Selang beberapa bulan berlalu.. suatu tengah malam, aku melihat ia kembali memandang bulan dihalaman belakang rumahku. Aku melihat malam itu, banyak sekali bintang berkerlap-kerlip disekitar bulan yang besar. Aneh sekali, baru pertama kali ini aku melihat bintang melingkar disisi bulan. Mereka masing-masing membentuk sesuatu yang aneh, atau aku memang salah lihat. Sesuatu berpijar diatasnya. Pelangi. Bukankah ini malam hari, lalu mengapa ada pelangi? Aku tidak mengerti, tetapi saat itu… aku melihat Fate kecewa, tapi dia tersenyum. Senyumnya berada diantara kekecewaan dan kesedihan. Aku duduk disebelahnya.
“Apakah itu, ultra rasi bintang?” tanyaku pada akhirnya, ketika menyadari bahwa sesuatu akan pergi dan sebentar lagi akan kehilangan.
“Kau akan kembali ke tempat asalmu” kataku dengan tawa yang tertahan. Fate mengangguk.
Bulan membelah diri, warna emas terlihat ditengahnya dan Fate berdiri… angin berhembus sangat cepat. Malam itu dingin, sangat dingin. Pada saat itu, aku merasa diriku berbantal malam dan berselimut kedinginan. Aku mencoba meraih cahaya temaram pada tiang lampu taman belakang, semakin aku mendekat… ia semakin menjauh. Semakin aku ingin meraihnya malah ia semakin tak terlihat, hitam… pekat. Lampu temaram itu mati.
Kemudian aku sadari, bahwa malam itu aku harus merelakan. Fate ditelan bulan terbelah, dia sudah kembali ketempat asalnya dan aku tersungkur jatuh, menangis sekeras-kerasnya menemani malam yang sebentar lagi mendatangkan fajar. Angin beramai-ramain datang menertawakan, dingin menyatukan dirinya denganku dan malam semakin menipis. Kau tahu, aku tidak akan baik-baik saja Fate.

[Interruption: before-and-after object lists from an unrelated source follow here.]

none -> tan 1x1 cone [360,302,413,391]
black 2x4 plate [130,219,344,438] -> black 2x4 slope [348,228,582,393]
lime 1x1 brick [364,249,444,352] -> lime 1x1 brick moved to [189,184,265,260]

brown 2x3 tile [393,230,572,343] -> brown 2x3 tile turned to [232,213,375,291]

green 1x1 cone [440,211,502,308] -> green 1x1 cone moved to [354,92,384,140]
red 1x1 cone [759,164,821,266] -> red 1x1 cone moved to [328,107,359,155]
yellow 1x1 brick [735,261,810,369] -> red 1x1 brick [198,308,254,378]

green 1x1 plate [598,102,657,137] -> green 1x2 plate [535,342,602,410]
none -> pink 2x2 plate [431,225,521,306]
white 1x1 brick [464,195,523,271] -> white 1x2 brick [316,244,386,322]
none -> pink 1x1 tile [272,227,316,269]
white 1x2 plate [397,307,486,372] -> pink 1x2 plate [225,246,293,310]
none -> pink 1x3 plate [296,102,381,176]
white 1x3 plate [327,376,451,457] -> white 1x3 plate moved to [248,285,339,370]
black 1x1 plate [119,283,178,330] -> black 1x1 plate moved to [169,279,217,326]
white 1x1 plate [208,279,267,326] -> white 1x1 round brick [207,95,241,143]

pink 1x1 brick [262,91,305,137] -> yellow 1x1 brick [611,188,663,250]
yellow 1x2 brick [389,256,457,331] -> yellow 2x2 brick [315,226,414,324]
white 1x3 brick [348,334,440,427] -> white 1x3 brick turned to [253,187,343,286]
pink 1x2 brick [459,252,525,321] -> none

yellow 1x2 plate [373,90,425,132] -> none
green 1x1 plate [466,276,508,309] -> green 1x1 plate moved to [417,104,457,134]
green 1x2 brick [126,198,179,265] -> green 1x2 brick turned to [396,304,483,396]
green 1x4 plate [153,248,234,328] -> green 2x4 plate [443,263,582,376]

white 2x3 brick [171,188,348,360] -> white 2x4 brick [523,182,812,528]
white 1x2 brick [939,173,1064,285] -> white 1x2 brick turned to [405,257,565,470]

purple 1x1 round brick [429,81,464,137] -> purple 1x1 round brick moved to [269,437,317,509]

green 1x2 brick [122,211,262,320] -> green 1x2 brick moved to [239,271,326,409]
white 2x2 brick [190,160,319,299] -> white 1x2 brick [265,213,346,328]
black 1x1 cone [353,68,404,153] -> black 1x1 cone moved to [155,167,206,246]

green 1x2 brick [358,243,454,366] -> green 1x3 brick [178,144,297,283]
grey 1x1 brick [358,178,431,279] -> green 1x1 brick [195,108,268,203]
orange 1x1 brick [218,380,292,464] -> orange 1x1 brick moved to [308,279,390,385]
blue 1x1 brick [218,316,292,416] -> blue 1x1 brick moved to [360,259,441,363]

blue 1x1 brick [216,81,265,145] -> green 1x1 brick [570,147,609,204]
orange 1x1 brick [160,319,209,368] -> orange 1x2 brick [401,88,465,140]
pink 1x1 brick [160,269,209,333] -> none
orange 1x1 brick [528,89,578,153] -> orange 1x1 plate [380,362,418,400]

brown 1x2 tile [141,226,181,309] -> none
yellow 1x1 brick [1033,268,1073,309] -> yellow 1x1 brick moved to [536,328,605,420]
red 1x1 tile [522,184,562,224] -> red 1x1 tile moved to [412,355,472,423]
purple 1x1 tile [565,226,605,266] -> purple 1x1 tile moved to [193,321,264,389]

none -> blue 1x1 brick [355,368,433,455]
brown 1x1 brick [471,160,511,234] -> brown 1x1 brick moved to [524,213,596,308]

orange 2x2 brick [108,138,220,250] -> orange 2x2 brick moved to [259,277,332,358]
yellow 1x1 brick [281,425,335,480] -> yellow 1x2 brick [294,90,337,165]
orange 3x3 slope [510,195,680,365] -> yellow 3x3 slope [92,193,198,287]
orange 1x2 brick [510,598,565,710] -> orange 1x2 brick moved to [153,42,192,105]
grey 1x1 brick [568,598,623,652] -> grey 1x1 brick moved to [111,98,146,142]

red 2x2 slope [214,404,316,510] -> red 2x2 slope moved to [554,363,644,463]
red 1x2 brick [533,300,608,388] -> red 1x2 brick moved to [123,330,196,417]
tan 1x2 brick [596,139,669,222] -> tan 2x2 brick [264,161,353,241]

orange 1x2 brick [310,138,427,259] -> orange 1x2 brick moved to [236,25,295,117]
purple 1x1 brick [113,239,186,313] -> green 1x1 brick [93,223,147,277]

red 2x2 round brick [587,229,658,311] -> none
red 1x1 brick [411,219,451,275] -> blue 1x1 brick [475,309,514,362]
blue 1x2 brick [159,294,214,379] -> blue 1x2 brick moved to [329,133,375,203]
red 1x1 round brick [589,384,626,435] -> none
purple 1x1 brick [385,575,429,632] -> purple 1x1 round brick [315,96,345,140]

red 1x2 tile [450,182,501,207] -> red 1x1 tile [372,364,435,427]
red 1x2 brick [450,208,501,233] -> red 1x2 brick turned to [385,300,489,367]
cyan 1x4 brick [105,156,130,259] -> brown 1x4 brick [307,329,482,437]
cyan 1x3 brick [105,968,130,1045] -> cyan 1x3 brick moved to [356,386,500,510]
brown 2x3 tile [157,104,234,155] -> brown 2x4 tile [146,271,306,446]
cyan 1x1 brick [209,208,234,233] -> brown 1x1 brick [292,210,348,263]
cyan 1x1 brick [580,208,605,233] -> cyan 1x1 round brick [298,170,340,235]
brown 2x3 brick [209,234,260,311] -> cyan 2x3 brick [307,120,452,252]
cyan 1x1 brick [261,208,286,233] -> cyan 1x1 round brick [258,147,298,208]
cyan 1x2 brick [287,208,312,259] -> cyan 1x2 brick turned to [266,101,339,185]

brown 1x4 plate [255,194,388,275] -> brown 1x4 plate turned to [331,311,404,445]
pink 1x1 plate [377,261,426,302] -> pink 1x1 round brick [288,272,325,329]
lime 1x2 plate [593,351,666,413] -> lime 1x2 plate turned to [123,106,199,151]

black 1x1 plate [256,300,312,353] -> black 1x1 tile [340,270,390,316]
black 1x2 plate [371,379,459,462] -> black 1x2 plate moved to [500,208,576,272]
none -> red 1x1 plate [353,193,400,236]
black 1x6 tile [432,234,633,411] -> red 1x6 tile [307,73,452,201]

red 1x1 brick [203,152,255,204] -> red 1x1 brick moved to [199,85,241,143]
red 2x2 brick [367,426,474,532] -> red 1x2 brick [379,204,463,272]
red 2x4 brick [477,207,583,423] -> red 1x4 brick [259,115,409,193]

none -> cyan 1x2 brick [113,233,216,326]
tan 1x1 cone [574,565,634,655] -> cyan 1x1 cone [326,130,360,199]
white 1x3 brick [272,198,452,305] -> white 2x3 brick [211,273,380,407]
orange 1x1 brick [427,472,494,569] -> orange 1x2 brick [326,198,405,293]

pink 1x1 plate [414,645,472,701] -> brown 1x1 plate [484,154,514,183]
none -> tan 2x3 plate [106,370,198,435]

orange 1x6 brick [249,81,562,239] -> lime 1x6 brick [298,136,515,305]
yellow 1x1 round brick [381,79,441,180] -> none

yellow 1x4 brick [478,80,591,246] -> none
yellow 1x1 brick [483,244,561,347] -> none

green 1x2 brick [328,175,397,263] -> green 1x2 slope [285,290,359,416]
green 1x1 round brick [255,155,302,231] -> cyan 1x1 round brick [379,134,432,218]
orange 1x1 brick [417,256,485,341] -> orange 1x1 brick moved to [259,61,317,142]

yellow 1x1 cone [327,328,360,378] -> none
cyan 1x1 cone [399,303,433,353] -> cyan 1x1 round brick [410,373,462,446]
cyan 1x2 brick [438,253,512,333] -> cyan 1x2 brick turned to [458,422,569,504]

Aku benar-benar tidak baik Fate.
Sekencang-pun aku menangis, meskipun mengalahkan derasnya air hujan dan suara petir menyambar, tetap saja itu tidak akan pernah membuatmu kembali lagi. Kau akan selamanya disana. Didunia yang berbeda denganku, bodohnya… dari dulu aku tidak mau mempercayai hal itu.
Dan semenjak malam itu, malam-malam selanjutnya… disinilah aku. Melihat bulan yang besar dan memercikan ribuan cahayanya. Mengingat masa-masa saat kita bersama dan ketika ultra rasi bintang itu memisahkan kita. Aku menunggumu… Apa kau baik-baik saja disana? Ingat, aku tidak pernah melupakan wajahmu, meskipun bertahun-tahun berlalu… aku masih setia dibawah rembulan. Menunggumu… Apakah demikian denganmu?.